The Royal Society's lost women scientists. Women published in the Royal Society, 1890-1930. Most influential British women in the history of science. Women at the Royal Observatory Greenwich. Heroines of Science. Women Biochemists, 1906-1939. Women in Science. Previously: The Women of ENIAC.
posted by mediareport (9 comments total) 30 users marked this as a favorite

 
So many steampunk stories waiting to be told...
posted by saturday_morning at 7:34 PM on January 12, 2011 [3 favorites]
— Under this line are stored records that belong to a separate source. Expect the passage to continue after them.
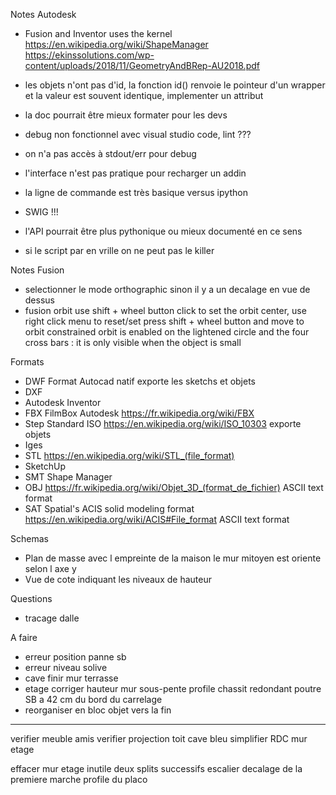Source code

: Notes Autodesk
- Fusion and Inventor uses the kernel https://en.wikipedia.org/wiki/ShapeManager
  https://ekinssolutions.com/wp-content/uploads/2018/11/GeometryAndBRep-AU2018.pdf
  
- les objets n'ont pas d'id, la fonction id() renvoie le pointeur d'un wrapper et la valeur est souvent identique, implementer un attribut
- la doc pourrait être mieux formater pour les devs
- debug non fonctionnel avec visual studio code, lint ???
- on n'a pas accès à stdout/err pour debug
- l'interface n'est pas pratique pour recharger un addin
- la ligne de commande est très basique versus ipython
- SWIG !!!
- l'API pourrait être plus pythonique ou mieux documenté en ce sens
- si le script par en vrille on ne peut pas le killer

Notes Fusion
- selectionner le mode orthographic sinon il y a un decalage en vue de dessus
- fusion orbit
  use shift + wheel button click to set the orbit center, use right click menu to reset/set
  press shift + wheel button and move to orbit
  constrained orbit is enabled on the lightened circle and the four cross bars : it is only visible when the object is small
  
Formats
 - DWF Format Autocad natif
   exporte les sketchs et objets
 - DXF
 - Autodesk Inventor
 - FBX FilmBox Autodesk
   https://fr.wikipedia.org/wiki/FBX
 - Step Standard ISO
   https://en.wikipedia.org/wiki/ISO_10303
   exporte objets
 - Iges
 - STL
   https://en.wikipedia.org/wiki/STL_(file_format)
 - SketchUp
 - SMT Shape Manager
 - OBJ
   https://fr.wikipedia.org/wiki/Objet_3D_(format_de_fichier)
   ASCII text format
 - SAT Spatial's ACIS solid modeling format
   https://en.wikipedia.org/wiki/ACIS#File_format
   ASCII text format

Schemas
- Plan de masse avec l empreinte de la maison le mur mitoyen est oriente selon l axe y
- Vue de cote indiquant les niveaux de hauteur

Questions
- tracage dalle

A faire
- erreur position panne sb
- erreur niveau solive
- cave
  finir mur terrasse
- etage
  corriger hauteur mur sous-pente
  profile chassit redondant
  poutre SB a 42 cm du bord du carrelage
- reorganiser en bloc objet vers la fin

----

verifier meuble amis
verifier projection toit
cave bleu
simplifier RDC
mur etage

effacer mur etage inutile
deux splits successifs
escalier decalage de la premiere marche
profile du placo

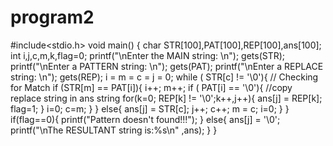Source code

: # program2
#include<stdio.h>
void main() {
  char STR[100],PAT[100],REP[100],ans[100];
  int i,j,c,m,k,flag=0;
  printf("\nEnter the MAIN string: \n");
  gets(STR);
  printf("\nEnter a PATTERN string: \n");
  gets(PAT);
  printf("\nEnter a REPLACE string: \n");
  gets(REP);
  i = m = c = j = 0;
  while ( STR[c] != '\0'){
 // Checking for Match
  if (STR[m] == PAT[i]){
    i++;
    m++;
    if ( PAT[i] == '\0'){
    //copy replace string in ans string
      for(k=0; REP[k] != '\0';k++,j++){
        ans[j] = REP[k];
        flag=1;
      }
      i=0;
      c=m;
      }
  }
  else{
    ans[j] = STR[c];
    j++;
    c++;
    m = c;
    i=0;
  }
}
if(flag==0){
 printf("Pattern doesn't found!!!");
}
else{
 ans[j] = '\0';
 printf("\nThe RESULTANT string is:%s\n" ,ans);
}
}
Hey, you forgot the "biochemistry" tag! *cough*
posted by Quietgal at 7:49 PM on January 12, 2011


Aw, thanks!
posted by Quietgal at 8:16 PM on January 12, 2011


Too many sciences!

It's been fun exploring the women linked in the various pages - e.g., Vera Rubin and Dark Matter.
posted by mediareport at 8:26 PM on January 12, 2011


Since when are women allowed to be scientists?
posted by bengalsfan1 at 9:34 PM on January 12, 2011


Laura Heit's animated short about the paleontologist Mary Anning (mentioned in the first link) was one of the most inspiring and moving things that I saw last year.
posted by ryanshepard at 6:31 AM on January 13, 2011 [1 favorite]


Thank you, I am going to spend a lot of time sharing this with my children.
posted by saucysault at 8:21 AM on January 13, 2011


Just to add, the In Our Time podcast had an episode on women in science during the Enlightenment several weeks ago. It was fantastic!
posted by apricot at 9:54 AM on January 13, 2011


I'd like to see a feature film made about each of these women.